* [Document extract]
Content starts

6 mins read . 18 Jan 2023
Will the budget impact markets and will this be a stock market budget? In fact, if you look back at the last 25 years of Union Budgets, the budget impact on stock markets has been one of the most discussed topics. The impact of budget on stock market is both, direct and indirect. In fact, the budget impact on share market arises from factors like a more conducive environment for investors, treatment of capital gains on equities, taxation of dividends, reforms process; and the list can go on. The bottom line is that the budget effect on share market remains an area of interest and cannot be wished away.
In this segment, we look at the budget effect on share market as well as the impact of budget. The budget and stock markets have a love-hate relationship for a long time. Generally, the stock market on budget day tends to show wild gyrations, although things do stabilize over the next few days. Here we look at the effect of budget on stock markets as well as take a trip down memory lane on the budget day share market history.

Content ends

Stored data entries:

Content starts

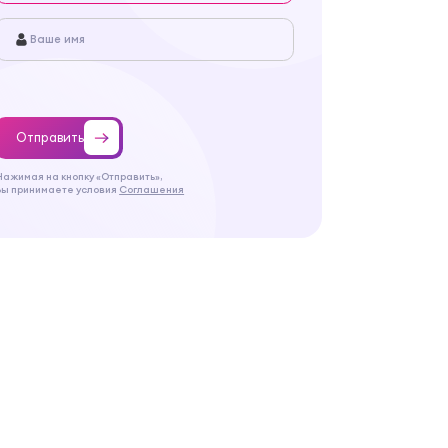
Отправить
Нажимая на кнопку «Отправить»,
Вы принимаете условия
Соглашения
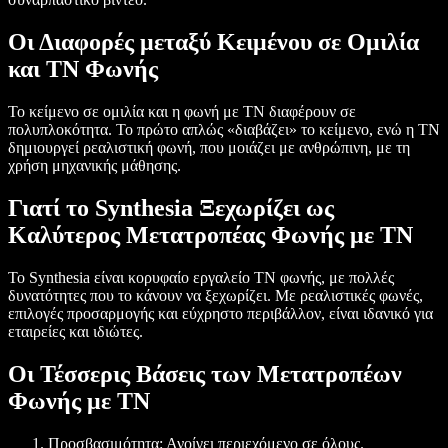
Οι Διαφορές μεταξύ Κειμένου σε Ομιλία
και ΤΝ Φωνής
Το κείμενο σε ομιλία και η φωνή με ΤΝ διαφέρουν σε
πολυπλοκότητα. Το πρώτο απλώς «διαβάζει» το κείμενο, ενώ η ΤΝ
δημιουργεί ρεαλιστική φωνή, που μοιάζει με ανθρώπινη, με τη
χρήση μηχανικής μάθησης.
Γιατί το Synthesia Ξεχωρίζει ως
Καλύτερος Μετατροπέας Φωνής με ΤΝ
Το Synthesia είναι κορυφαίο εργαλείο ΤΝ φωνής, με πολλές
δυνατότητες που το κάνουν να ξεχωρίζει. Με ρεαλιστικές φωνές,
επιλογές προσαρμογής και εύχρηστο περιβάλλον, είναι ιδανικό για
εταιρείες και ιδιώτες.
Οι Τέσσερις Βάσεις των Μετατροπέων
Φωνής με ΤΝ
Προσβασιμότητα: Ανοίγει περιεχόμενο σε όλους.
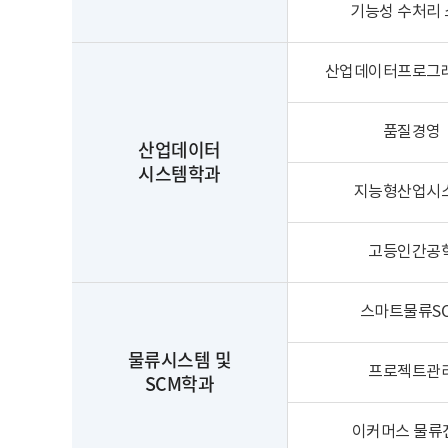
기능성 수처리
산업데이터프로그
품질경영
산업데이터
시스템학과
지능형산업시
고등인간공
스마트물류S
물류시스템 및
프로젝트관
SCM학과
이커머스 물류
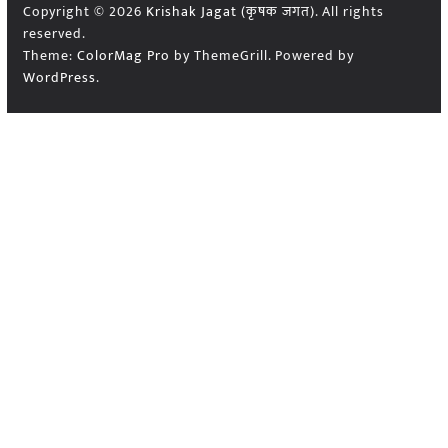
Copyright © 2026
Krishak Jagat (कृषक जगत)
. All rights
reserved.
Theme:
ColorMag Pro
by ThemeGrill. Powered by
WordPress
.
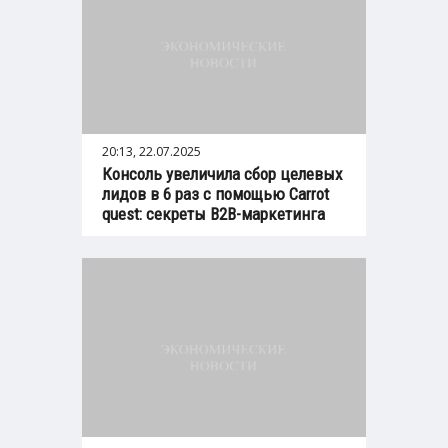
20:13, 22.07.2025
Консоль увеличила сбор целевых
лидов в 6 раз с помощью Carrot
quest: секреты B2B-маркетинга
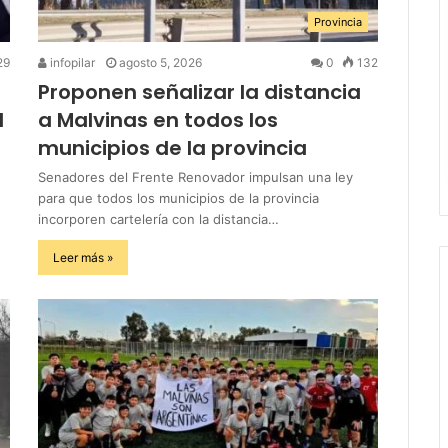
Provincia
29
infopilar
agosto 5, 2026
0
132
Proponen señalizar la distancia
l
a Malvinas en todos los
municipios de la provincia
Senadores del Frente Renovador impulsan una ley
para que todos los municipios de la provincia
incorporen cartelería con la distancia…
Leer más »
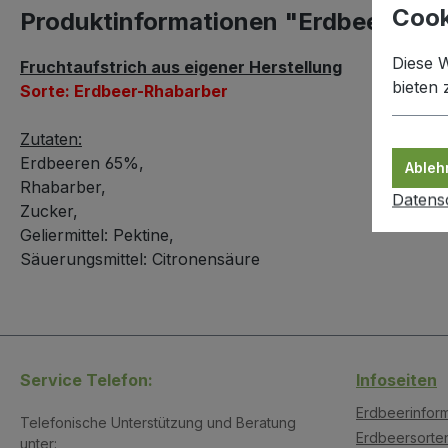
Cook
Produktinformationen "Erdbeer-Rhab
Diese 
Fruchtaufstrich aus eigener Herstellung
bieten
Sorte: Erdbeer-Rhabarber
Zutaten:
Erdbeeren 65%,
Ableh
Rhabarber,
Datens
Zucker,
Geliermittel: Pektine,
Säuerungsmittel: Citronensäure
Service Telefon:
Infoseiten
Erdbeerinfor
Telefonische Unterstützung und Beratung
Erdbeersorte
unter:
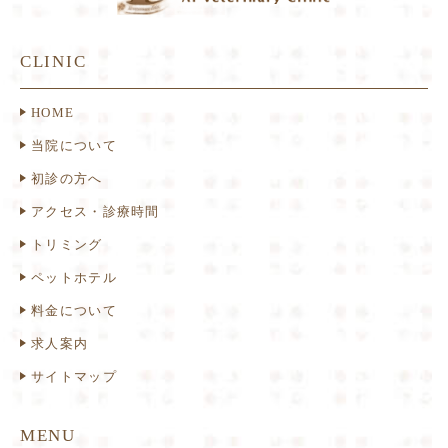
CLINIC
HOME
当院について
初診の方へ
アクセス・診療時間
トリミング
ペットホテル
料金について
求人案内
サイトマップ
MENU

Content ends

* [What you need to do]
A. In the passage on the budget and the stock market, shorten the paragraph that begins "Will the budget impact markets" into a bulleted list that keeps its main facts.
B. List the factors that the passage on the budget and the stock market names as sources of the budget's impact on the share market.
C. From the passage on the budget and the stock market, quote the stretch from "In this segment, we" through "share market history.".
Work from the passage on the budget and the stock market alone.

* [Answer set]
A.
- Over the last 25 years of Union Budgets, the budget's impact on stock markets has been one of the most discussed topics.
- The impact is both direct and indirect.
- It arises from factors such as a more conducive environment for investors, treatment of capital gains on equities, taxation of dividends and the reforms process.
- The budget's effect on the share market remains an area of interest that cannot be wished away.

B.
- A more conducive environment for investors
- Treatment of capital gains on equities
- Taxation of dividends
- Reforms process

C.
In this segment, we look at the budget effect on share market as well as the impact of budget. The budget and stock markets have a love-hate relationship for a long time. Generally, the stock market on budget day tends to show wild gyrations, although things do stabilize over the next few days. Here we look at the effect of budget on stock markets as well as take a trip down memory lane on the budget day share market history.